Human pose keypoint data
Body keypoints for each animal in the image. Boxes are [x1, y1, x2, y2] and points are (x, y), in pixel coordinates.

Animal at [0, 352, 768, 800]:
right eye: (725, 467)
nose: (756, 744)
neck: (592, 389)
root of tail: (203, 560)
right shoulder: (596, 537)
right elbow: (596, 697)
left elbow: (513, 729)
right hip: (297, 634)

...

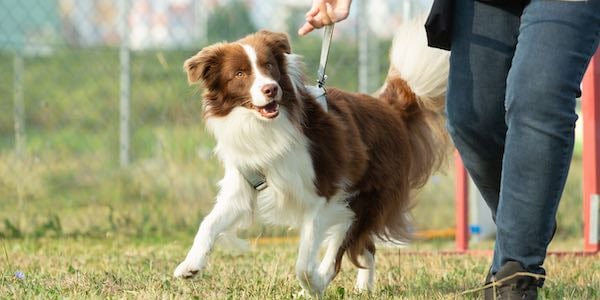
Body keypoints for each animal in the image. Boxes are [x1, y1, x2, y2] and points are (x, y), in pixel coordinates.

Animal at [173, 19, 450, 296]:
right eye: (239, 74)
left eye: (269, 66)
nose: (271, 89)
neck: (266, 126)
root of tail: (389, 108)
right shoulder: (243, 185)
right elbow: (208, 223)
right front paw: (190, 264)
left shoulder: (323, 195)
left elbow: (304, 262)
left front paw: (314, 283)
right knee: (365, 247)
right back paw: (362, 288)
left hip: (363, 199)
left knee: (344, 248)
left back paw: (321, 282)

--

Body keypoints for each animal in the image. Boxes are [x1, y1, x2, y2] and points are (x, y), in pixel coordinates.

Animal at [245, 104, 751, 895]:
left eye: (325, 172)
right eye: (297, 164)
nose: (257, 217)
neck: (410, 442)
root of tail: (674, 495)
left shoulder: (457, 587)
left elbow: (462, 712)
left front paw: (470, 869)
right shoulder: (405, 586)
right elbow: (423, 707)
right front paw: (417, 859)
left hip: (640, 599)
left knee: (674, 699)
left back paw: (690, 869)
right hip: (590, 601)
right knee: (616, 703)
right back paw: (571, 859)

Description of the task:
In the data above, retype exactly and only the lines between the one holding "neck: (266, 126)" and the one holding "left back paw: (321, 282)", inclusive.

Answer section:
neck: (266, 126)
root of tail: (389, 108)
right shoulder: (243, 185)
right elbow: (208, 223)
right front paw: (190, 264)
left shoulder: (323, 195)
left elbow: (304, 262)
left front paw: (314, 283)
right knee: (365, 247)
right back paw: (362, 288)
left hip: (363, 199)
left knee: (344, 248)
left back paw: (321, 282)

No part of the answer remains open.